Social media can be incredible. It can help distant friends and family keep in touch and provide inspiration and motivation to its users. However, you can’t discount the harmful side, the side that feeds jealousy, anxiety, and the feeling that you’re not living as great of a life as the people you see on your screen.
Social media gives users a seemingly candid snapshot into people’s lives, a beautifully styled and perfectly posed snapshot. There is no way a day in real-life can mirror those perfectly timed snapshots, and that’s where disappointment can sneak in. Because these are regular people and not celebrities, users can’t easily explain away the dazzling photos as a perk of being rich and famous. The comparison game can be exhausting and lead to a loss of joy and contentment. However, there is a remedy. Practicing mindfulness while browsing can have a big impact on the psyche.
Open the app consciously
Users shouldn’t open social media apps out of habit. Users should be consciously opening the app and preparing themselves for what they are seeing and being present.
Set an intention
When opening the application, users should set an intention of what they seek from the browsing experience. Whether it’s to find inspiration, relax, or find joy in pictures of puppies, it doesn’t matter as long as the intention is positive.
Be conscious of emotions
Users should be monitoring their feelings as they scroll. Does this post inspire happiness? Envy? Anxiety? Are these emotions that one particular person sparks regularly? Once we figure out what is triggering these emotions, we can work out a way to deal with them.
Overhaul the feed
Unfollowing or muting users who incite negative emotions can be liberating. Unfollow users who frequently post negativity and users who make you feel less than or inspire feelings of jealousy. This simple step can completely change the tone of a social media feed.
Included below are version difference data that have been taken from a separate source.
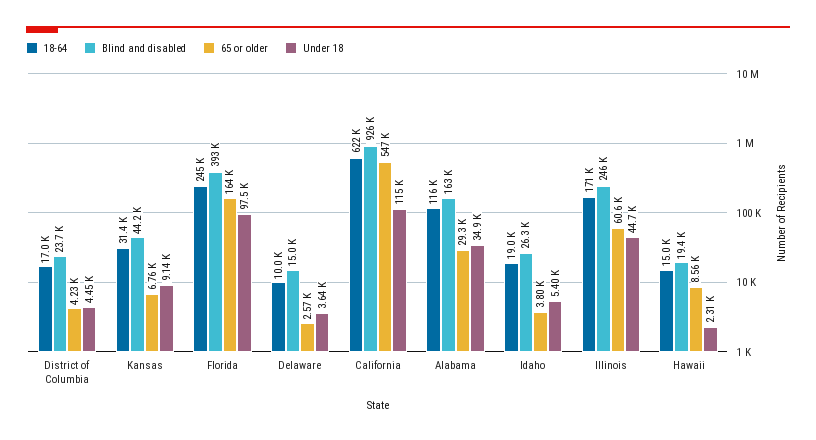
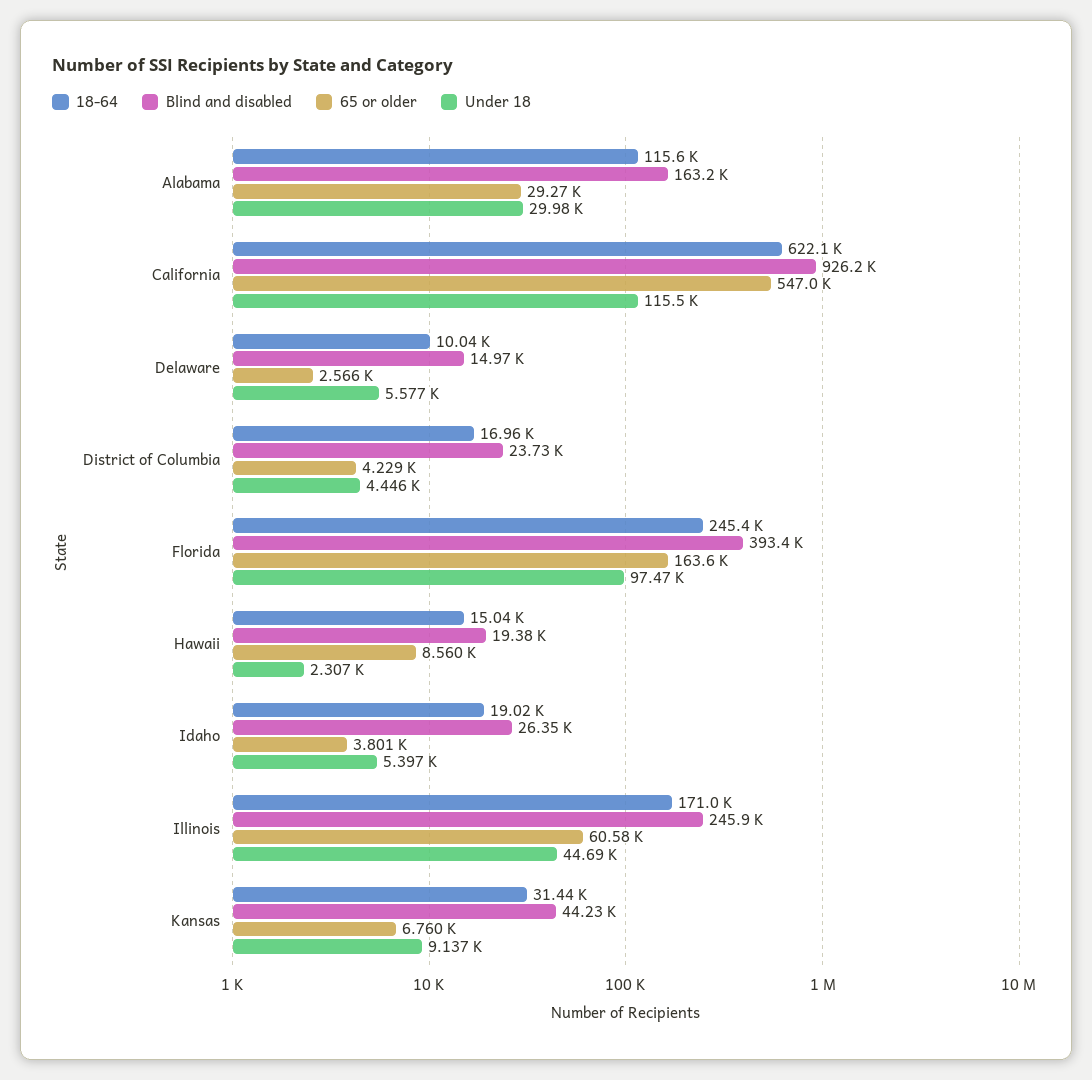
  {
    "18-64": {
      "District of Columbia": 16960,
      "Kansas": 31440,
      "Florida": 245400,
      "Delaware": 10040,
      "California": 622100,
      "Alabama": 115600,
      "Idaho": 19020,
      "Illinois": 171000,
      "Hawaii": 15040
    },
    "Blind and disabled": {
      "District of Columbia": 23730,
      "Kansas": 44230,
      "Florida": 393400,
      "Delaware": 14970,
      "California": 926200,
      "Alabama": 163200,
      "Idaho": 26350,
      "Illinois": 245900,
      "Hawaii": 19380
    },
    "65 or older": {
      "District of Columbia": 4229,
      "Kansas": 6760,
      "Florida": 163600,
      "Delaware": 2566,
      "California": 547000,
      "Alabama": 29270,
      "Idaho": 3801,
      "Illinois": 60580,
      "Hawaii": 8560
    },
    "Under 18": {
      "District of Columbia": 4446,
      "Kansas": 9137,
      "Florida": 97470,
-     "Delaware": 3640,
+     "Delaware": 5577,
      "California": 115500,
-     "Alabama": 34900,
+     "Alabama": 29980,
      "Idaho": 5397,
      "Illinois": 44690,
      "Hawaii": 2307
    }
  }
Let go of the need for likes
When users post photos, it should be because they enjoy them and want to share their snaps. Don’t post photos expecting a certain number of likes or comments. Likes are not a reflection of your worth, beauty, or intelligence. Users should be aware of how much attachment and meaning they are placing on likes.
Social media is everywhere. In our world, where the presence of technology is increasing at alarming rates, it has become more difficult to escape and opt out of living a social life online. As long as we mindfully and positively engage with social media, it can be a harmonious experience.